Max frowns. ‘We’re not,’ he says. ‘Our parents are just friends.’

‘Oh, I thought—’

‘We’re not,’ he says again. He watches Hunter leave. I wonder if I can just walk around Max and run off. But then Max turns back to me. He beams sweetly.

‘How are you?’

Max

O
n the Friday before Daniel’s tenth birthday, I’m in a bad mood.

I’ve been getting these moods, on and off. Just occasionally dipping down into hate and depression, thinking of Hunter and being intersex and everything. I remember Hunter above me, using the ‘he-she’ word (horrible horrible horrible), and I feel like it matters more now. I feel like for years my family has been pretending I’m normal. And I’m really not.

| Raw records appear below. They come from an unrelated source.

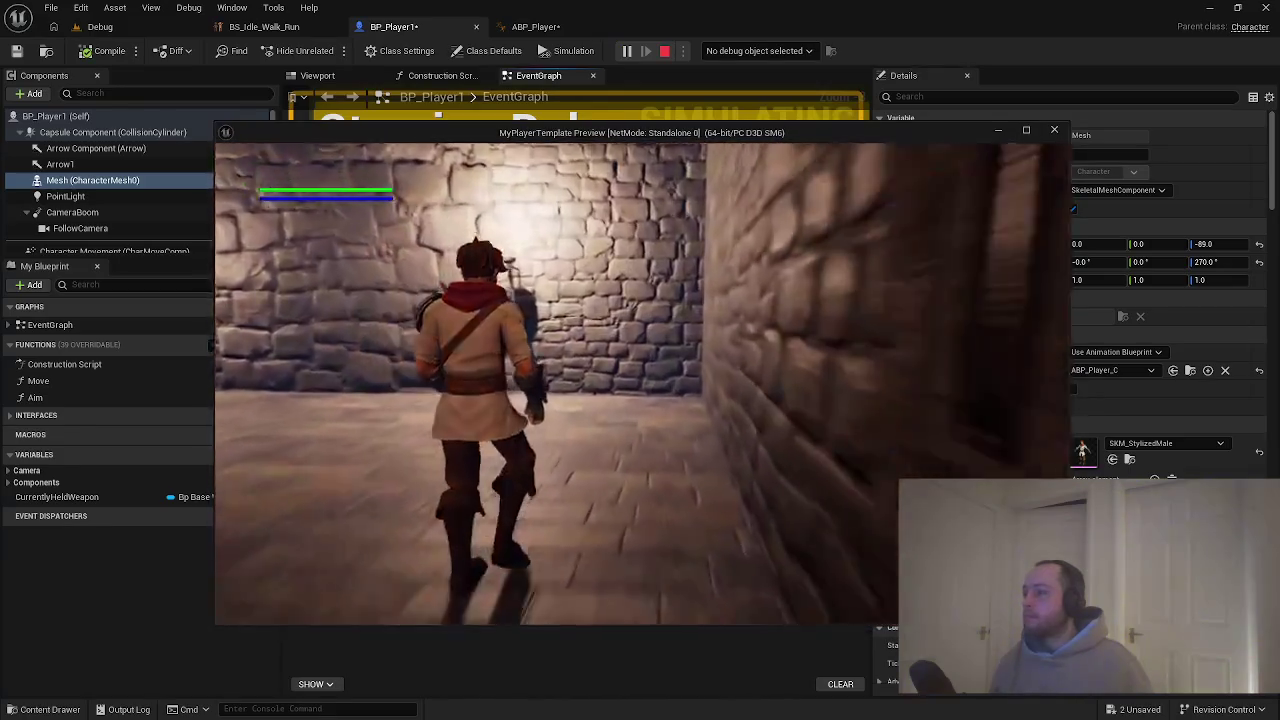
{"action": "key", "text": "a"}
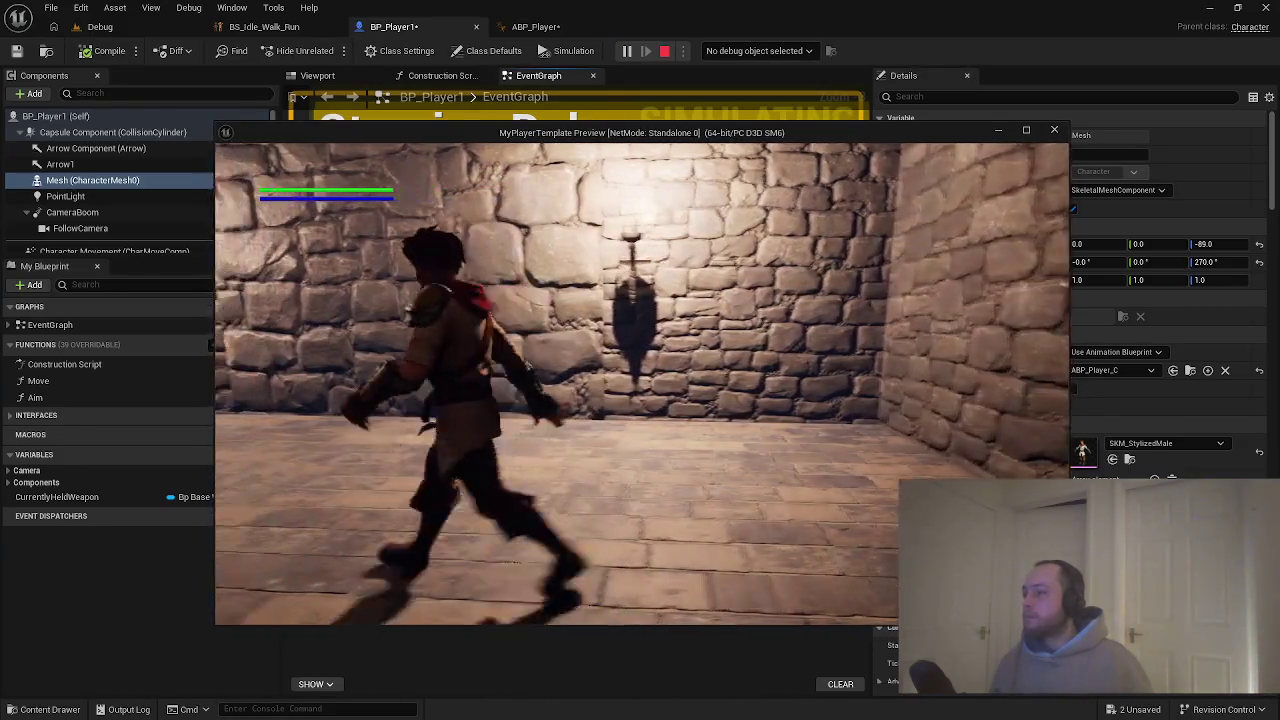
{"action": "key", "text": "a"}
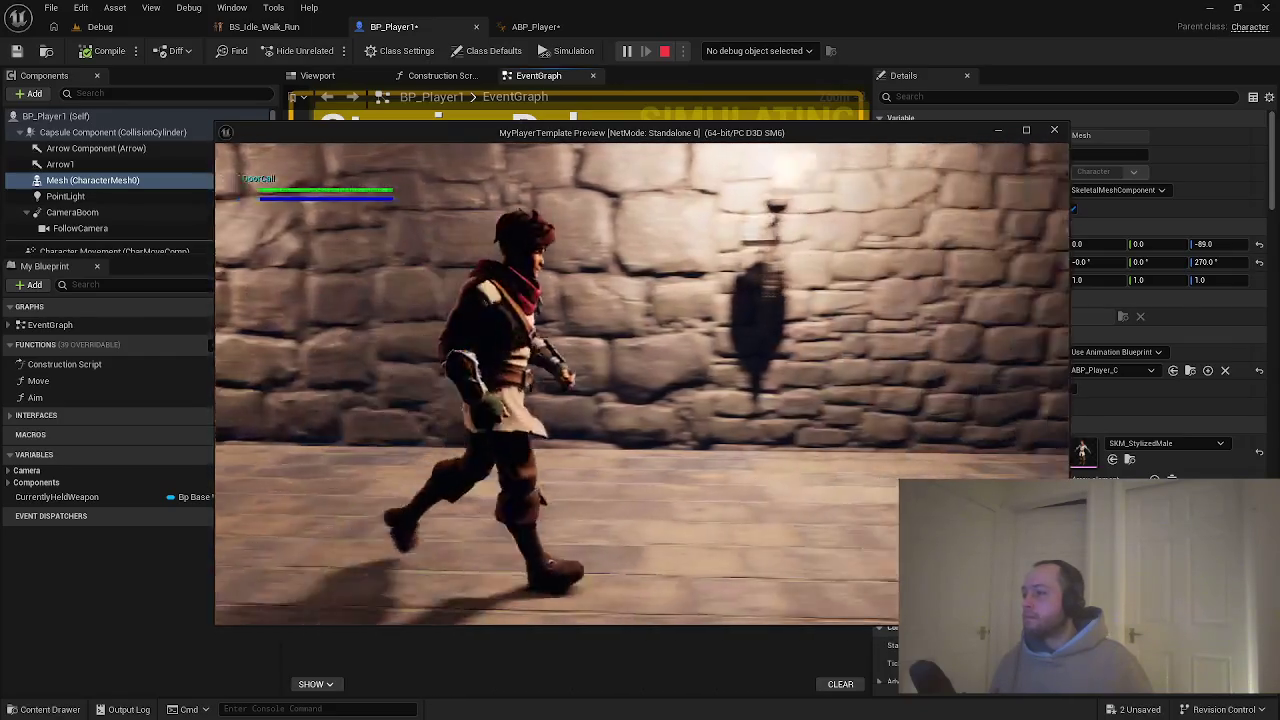
{"action": "key", "text": "w"}
{"action": "key", "text": "s"}
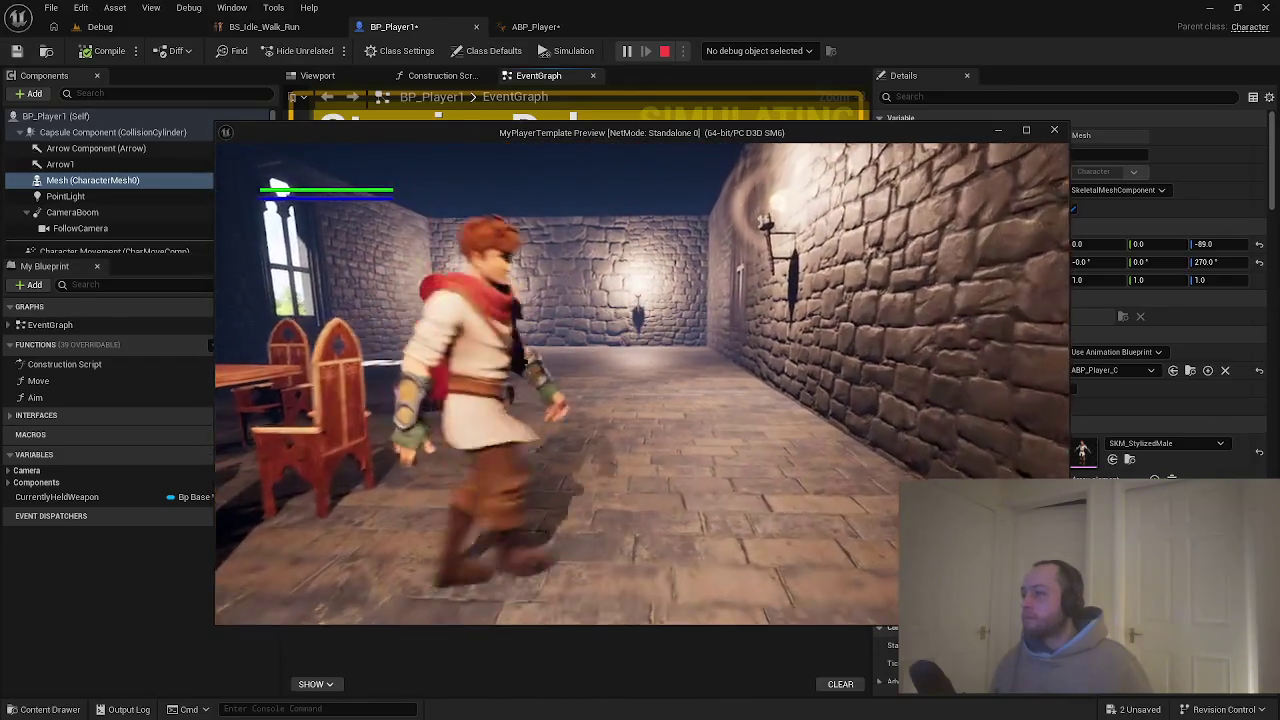
{"action": "key", "text": "w"}
{"action": "key", "text": "w"}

Usually I can deal with it, put it to the back of my mind, smile at everybody. But with these moods I’ve been having, I don’t feel like playing football or being around people. Being around people just means I have to make a huge effort to look happy when I feel really unhappy. I’m exhausted, but I’m sleeping heavily. I don’t really feel like doing much of anything. So on Friday at lunch, I go to the library to do my homework, hoping to get it all out the way so I can just sleep when I get home.